SystemBC Resurgence Shows Scale, Stealth, and Linux Expansion

Silent Push researchers report that SystemBC infections now exceed 10,000 unique IP addresses worldwide, despite earlier disruption efforts under Operation Endgame. The malware continues to function as a multi-platform SOCKS5 proxy, enabling attackers to anonymize traffic, conceal lateral movement, and prepare networks for follow-on operations such as ransomware. A notable development is the discovery of a previously undocumented Perl-based variant targeting Linux systems, exhibiting zero detections across major antivirus engines. Delivered via a dropper that searches for writable directories, the variant deploys multiple embedded payloads, signaling active evolution and cross-platform ambitions. Analysts also identified infections tied to infrastructure hosting government websites, highlighting risks to sensitive environments.
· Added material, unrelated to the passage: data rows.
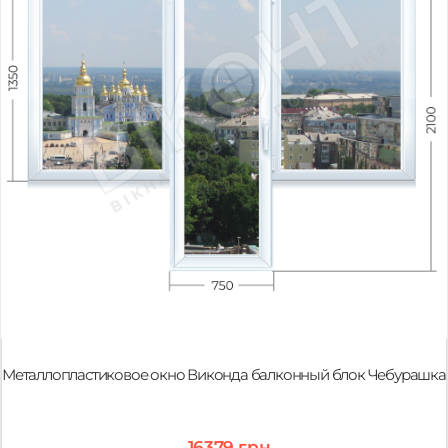
Металлопластиковое окно Виконда балконный блок Чебурашка
16379 грн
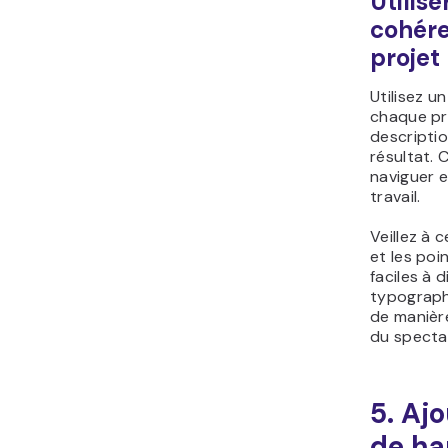
Utilis
cohér
projet
Utilisez u
chaque proj
descriptio
résultat. C
naviguer 
travail.
Veillez à c
et les poi
faciles à d
typographi
de manière
du specta
5. Aj
de ha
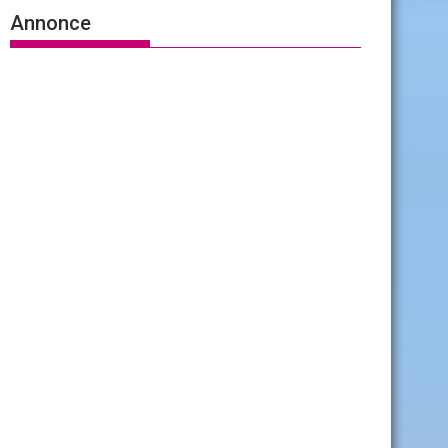
Annonce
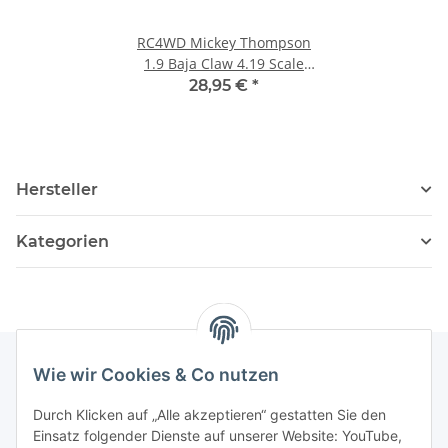
RC4WD Mickey Thompson
1.9 Baja Claw 4.19 Scale
Tires (pair) Z-T0060
28,95 €
*
Hersteller
Kategorien
Wie wir Cookies & Co nutzen
Informationen
Durch Klicken auf „Alle akzeptieren“ gestatten Sie den
Einsatz folgender Dienste auf unserer Website: YouTube,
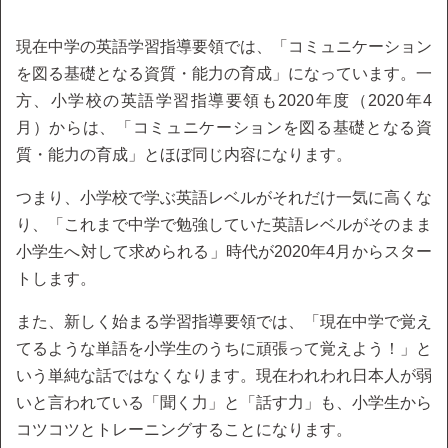
現在中学の英語学習指導要領では、「コミュニケーション
を図る基礎となる資質・能力の育成」になっています。一
方、小学校の英語学習指導要領も2020年度（2020年4
月）からは、「コミュニケーションを図る基礎となる資
質・能力の育成」とほぼ同じ内容になります。
つまり、小学校で学ぶ英語レベルがそれだけ一気に高くな
り、「これまで中学で勉強していた英語レベルがそのまま
小学生へ対して求められる」時代が2020年4月からスター
トします。
また、新しく始まる学習指導要領では、「現在中学で覚え
てるような単語を小学生のうちに頑張って覚えよう！」と
いう単純な話ではなくなります。現在われわれ日本人が弱
いと言われている「聞く力」と「話す力」も、小学生から
コツコツとトレーニングすることになります。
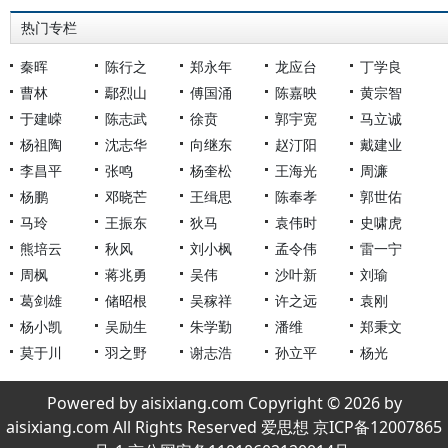
热门专栏
秦晖
陈行之
郑永年
龙应台
丁学良
曹林
鄢烈山
傅国涌
陈嘉映
黄宗智
于建嵘
陈志武
徐贲
郭宇宽
马立诚
杨祖陶
沈志华
向继东
赵汀阳
戴建业
李昌平
张鸣
杨奎松
王海光
周濂
杨鹏
邓晓芒
王缉思
陈奉孝
郭世佑
马玲
王振东
狄马
袁伟时
史啸虎
熊培云
秋风
刘小枫
孟令伟
雷一宁
周枫
蒋兆勇
吴伟
沙叶新
刘瑜
葛剑雄
储昭根
吴稼祥
许之远
袁刚
杨小凯
吴励生
朱学勤
潘维
郑秉文
莫于川
羽之野
谢志浩
孙立平
杨光
Powered by aisixiang.com Copyright © 2026 by
aisixiang.com All Rights Reserved 爱思想 京ICP备12007865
The findings emphasize that proxy malware like SystemBC often represents an early-stage intrusion component. Monitoring anomalous outbound connections, unusual proxy behavior, and known indicators of compromise remains essential for preventing deeper compromise and operational disruption.

Screensaver Files Abused to Deploy RMM-Based Remote Access

A recent spearphishing campaign highlights how attackers are repurposing Windows screensaver (.scr) files to establish stealthy persistence through legitimate remote monitoring and management (RMM) tools. Because .scr files are portable executables, they can run arbitrary code while often escaping policies that primarily restrict .exe or .msi formats. In the observed attacks, victims were lured via business-themed emails linking to cloud-hosted payloads disguised as invoices or documents. Once executed, the screensaver silently installed an RMM agent, enabling encrypted, reboot-surviving remote control that closely resembles authorized IT activity. This “living-off-the-land” technique reduces reliance on overt malware and delays detection by blending into normal administration workflows. Researchers warn that such tradecraft can quickly escalate into credential theft, lateral movement, data exfiltration, or ransomware deployment. Defenders are advised to treat .scr files as untrusted executables, restrict execution from user directories, and tightly govern RMM usage through allowlisting and behavioral monitoring.

Conclusion

In conclusion, today’s threat landscape continues to expand across platforms and attack vectors, from fileless Linux malware and proxy botnets to supply chain compromises and stealthy remote access techniques. These incidents reinforce a critical reality: prevention alone is not sufficient, and organizations must invest equally in detection, response, and recovery capabilities.